The prospect of rising interest rates in the world's biggest economy tends to weigh on global share prices because it increases company borrowing costs and curbs consumer incomes.

CMC Markets analyst Michael Hewson said the Fed update "appears to have caught markets off guard".

Tech firms led losses across most markets Thursday following a painful sell-off in New York.

The Federal Open Market Committee has already started winding back the vast bond-buying stimulus put in place at the start of the pandemic as inflation remains stubbornly high, with the programme due to end in March.

Traders had previously expected the bank to then start lifting rates.

Now officials are ready to act, with the Fed minutes saying: "It may become warranted to increase the federal funds rate sooner or at a faster pace than participants had earlier anticipated."

The move away from massive central bank support around the world has rattled markets in recent months -- having notched up a series of records or multi-year highs on the cheap cash.

With the punch bowl being taken away, traders are in retreat, particularly those invested in tech firms, which are more susceptible to higher interest rates owing to their reliance on borrowing to fuel growth.

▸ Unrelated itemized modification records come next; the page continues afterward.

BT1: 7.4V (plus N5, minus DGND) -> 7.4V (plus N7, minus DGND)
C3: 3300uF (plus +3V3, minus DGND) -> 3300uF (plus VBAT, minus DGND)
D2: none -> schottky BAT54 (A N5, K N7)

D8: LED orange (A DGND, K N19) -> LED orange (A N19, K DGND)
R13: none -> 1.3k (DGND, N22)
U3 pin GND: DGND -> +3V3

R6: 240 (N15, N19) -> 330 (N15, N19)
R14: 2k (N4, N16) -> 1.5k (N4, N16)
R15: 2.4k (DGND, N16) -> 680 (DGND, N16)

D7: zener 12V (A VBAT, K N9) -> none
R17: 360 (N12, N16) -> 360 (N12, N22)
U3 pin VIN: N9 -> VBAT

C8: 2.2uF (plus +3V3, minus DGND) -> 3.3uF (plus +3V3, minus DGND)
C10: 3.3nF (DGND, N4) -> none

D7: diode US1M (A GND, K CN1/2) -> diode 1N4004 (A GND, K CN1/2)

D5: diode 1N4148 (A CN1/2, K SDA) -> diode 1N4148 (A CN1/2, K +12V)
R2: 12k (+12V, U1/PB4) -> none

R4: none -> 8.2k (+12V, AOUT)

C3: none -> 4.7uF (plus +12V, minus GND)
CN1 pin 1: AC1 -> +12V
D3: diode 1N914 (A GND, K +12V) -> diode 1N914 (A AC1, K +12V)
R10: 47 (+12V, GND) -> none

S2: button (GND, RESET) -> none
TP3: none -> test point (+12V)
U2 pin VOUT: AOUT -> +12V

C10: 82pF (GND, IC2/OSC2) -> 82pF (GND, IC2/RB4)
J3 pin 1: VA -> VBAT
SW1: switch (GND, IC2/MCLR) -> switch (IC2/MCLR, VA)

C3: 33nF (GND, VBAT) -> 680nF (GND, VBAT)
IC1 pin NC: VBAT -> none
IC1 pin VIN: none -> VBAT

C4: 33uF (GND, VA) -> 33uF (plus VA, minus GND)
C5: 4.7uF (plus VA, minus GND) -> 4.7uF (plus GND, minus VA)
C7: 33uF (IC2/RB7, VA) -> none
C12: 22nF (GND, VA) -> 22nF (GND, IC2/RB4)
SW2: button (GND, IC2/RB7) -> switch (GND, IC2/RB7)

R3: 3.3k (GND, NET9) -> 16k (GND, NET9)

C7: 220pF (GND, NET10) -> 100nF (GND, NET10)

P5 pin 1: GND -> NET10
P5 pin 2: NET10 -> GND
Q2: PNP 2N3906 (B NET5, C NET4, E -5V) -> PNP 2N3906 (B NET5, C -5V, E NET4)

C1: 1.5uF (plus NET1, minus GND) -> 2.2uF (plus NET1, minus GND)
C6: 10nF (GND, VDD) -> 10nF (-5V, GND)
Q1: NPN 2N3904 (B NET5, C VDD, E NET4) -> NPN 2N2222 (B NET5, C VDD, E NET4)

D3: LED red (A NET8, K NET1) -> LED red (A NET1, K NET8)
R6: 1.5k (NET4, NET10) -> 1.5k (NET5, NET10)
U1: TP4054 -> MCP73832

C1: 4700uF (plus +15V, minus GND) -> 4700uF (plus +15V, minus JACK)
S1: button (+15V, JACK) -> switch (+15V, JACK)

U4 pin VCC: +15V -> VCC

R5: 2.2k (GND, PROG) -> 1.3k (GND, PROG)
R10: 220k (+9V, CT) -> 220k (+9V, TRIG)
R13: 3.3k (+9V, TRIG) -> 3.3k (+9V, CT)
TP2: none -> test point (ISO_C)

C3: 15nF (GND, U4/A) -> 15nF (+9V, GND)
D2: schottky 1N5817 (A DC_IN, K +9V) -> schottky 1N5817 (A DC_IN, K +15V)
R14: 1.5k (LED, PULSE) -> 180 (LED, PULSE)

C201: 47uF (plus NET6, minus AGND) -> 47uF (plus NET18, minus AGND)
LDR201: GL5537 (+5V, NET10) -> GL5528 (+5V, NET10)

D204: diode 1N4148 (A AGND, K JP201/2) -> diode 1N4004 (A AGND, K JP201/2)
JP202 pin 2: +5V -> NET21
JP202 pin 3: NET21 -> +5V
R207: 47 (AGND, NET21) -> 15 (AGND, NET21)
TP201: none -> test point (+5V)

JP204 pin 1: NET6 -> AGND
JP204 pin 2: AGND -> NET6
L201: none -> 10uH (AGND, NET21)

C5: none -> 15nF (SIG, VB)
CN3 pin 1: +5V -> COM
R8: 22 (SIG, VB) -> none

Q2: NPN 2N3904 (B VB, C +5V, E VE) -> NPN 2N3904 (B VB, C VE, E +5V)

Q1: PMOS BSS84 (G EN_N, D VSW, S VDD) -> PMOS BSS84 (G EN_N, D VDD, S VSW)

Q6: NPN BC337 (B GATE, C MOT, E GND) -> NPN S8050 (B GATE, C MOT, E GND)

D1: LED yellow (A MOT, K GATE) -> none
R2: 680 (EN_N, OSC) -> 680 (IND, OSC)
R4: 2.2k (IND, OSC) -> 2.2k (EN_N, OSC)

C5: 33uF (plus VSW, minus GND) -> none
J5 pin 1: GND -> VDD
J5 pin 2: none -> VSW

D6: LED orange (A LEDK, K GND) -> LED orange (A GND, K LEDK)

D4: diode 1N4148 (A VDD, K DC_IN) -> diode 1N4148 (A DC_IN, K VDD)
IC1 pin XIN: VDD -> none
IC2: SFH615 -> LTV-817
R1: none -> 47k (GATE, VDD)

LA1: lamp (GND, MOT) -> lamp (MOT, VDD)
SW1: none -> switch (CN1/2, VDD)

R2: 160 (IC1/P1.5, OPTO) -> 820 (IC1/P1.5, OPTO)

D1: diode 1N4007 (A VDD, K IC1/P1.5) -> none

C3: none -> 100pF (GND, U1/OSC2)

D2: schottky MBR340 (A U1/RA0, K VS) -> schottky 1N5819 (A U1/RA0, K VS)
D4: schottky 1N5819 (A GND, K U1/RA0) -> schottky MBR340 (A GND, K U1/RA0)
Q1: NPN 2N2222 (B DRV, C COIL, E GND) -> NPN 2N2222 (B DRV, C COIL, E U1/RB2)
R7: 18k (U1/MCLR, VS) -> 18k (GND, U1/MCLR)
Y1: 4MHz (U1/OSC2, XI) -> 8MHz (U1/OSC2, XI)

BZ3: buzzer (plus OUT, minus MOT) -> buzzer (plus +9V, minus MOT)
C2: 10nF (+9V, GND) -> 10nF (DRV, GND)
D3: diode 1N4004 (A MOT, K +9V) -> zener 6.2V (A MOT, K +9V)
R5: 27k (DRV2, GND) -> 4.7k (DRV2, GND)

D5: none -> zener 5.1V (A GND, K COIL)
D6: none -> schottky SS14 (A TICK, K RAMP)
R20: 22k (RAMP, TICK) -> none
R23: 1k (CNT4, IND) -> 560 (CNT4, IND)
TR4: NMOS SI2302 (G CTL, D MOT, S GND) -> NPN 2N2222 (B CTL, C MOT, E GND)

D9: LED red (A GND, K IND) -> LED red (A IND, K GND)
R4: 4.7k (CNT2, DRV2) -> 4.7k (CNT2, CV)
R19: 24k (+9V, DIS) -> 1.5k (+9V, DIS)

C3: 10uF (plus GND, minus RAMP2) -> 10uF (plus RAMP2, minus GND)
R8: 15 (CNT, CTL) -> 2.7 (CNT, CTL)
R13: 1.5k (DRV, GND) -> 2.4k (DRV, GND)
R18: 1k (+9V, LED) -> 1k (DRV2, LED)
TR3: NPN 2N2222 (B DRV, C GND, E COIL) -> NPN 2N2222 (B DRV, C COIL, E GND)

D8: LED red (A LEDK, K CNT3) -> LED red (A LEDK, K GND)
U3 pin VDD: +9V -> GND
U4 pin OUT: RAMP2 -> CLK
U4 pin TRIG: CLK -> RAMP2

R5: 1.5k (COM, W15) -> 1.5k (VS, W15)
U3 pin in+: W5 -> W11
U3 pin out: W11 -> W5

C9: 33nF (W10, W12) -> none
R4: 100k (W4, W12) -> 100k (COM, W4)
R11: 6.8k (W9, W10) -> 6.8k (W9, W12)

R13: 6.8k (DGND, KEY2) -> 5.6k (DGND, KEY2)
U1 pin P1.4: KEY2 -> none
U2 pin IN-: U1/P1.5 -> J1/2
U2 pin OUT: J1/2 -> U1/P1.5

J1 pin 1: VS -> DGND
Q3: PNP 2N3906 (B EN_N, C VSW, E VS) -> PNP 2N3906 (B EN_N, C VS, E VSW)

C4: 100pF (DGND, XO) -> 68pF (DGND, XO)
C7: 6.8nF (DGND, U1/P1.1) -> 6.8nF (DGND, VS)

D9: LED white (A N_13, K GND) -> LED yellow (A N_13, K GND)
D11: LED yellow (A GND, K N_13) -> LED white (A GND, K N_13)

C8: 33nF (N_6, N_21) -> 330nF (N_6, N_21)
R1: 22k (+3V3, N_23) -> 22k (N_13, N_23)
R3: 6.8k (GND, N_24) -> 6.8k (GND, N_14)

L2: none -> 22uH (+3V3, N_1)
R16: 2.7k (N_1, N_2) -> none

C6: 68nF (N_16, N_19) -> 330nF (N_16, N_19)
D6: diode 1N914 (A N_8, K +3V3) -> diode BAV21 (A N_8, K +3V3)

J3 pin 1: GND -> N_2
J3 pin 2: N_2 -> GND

On Wall Street, the Nasdaq plunged more than three percent Wednesday, and the Dow and S&P 500 lost more than one percent after starting the week with records peaks.

Asia tracked the selling. Tokyo led losses, falling almost three percent, while Sydney was off almost as much. Shanghai, Taipei, Manila and Jakarta were also down.

On the upside, Hong Kong rallied in late trade to end up, with many of its tech firms enjoying some much-needed bargain-buying, though worries over Beijing's crackdown on the sector continued to haunt traders.

Elsewhere, bitcoin briefly dropped to a one-month low at $42,506, well down from the record near $69,000 seen in November.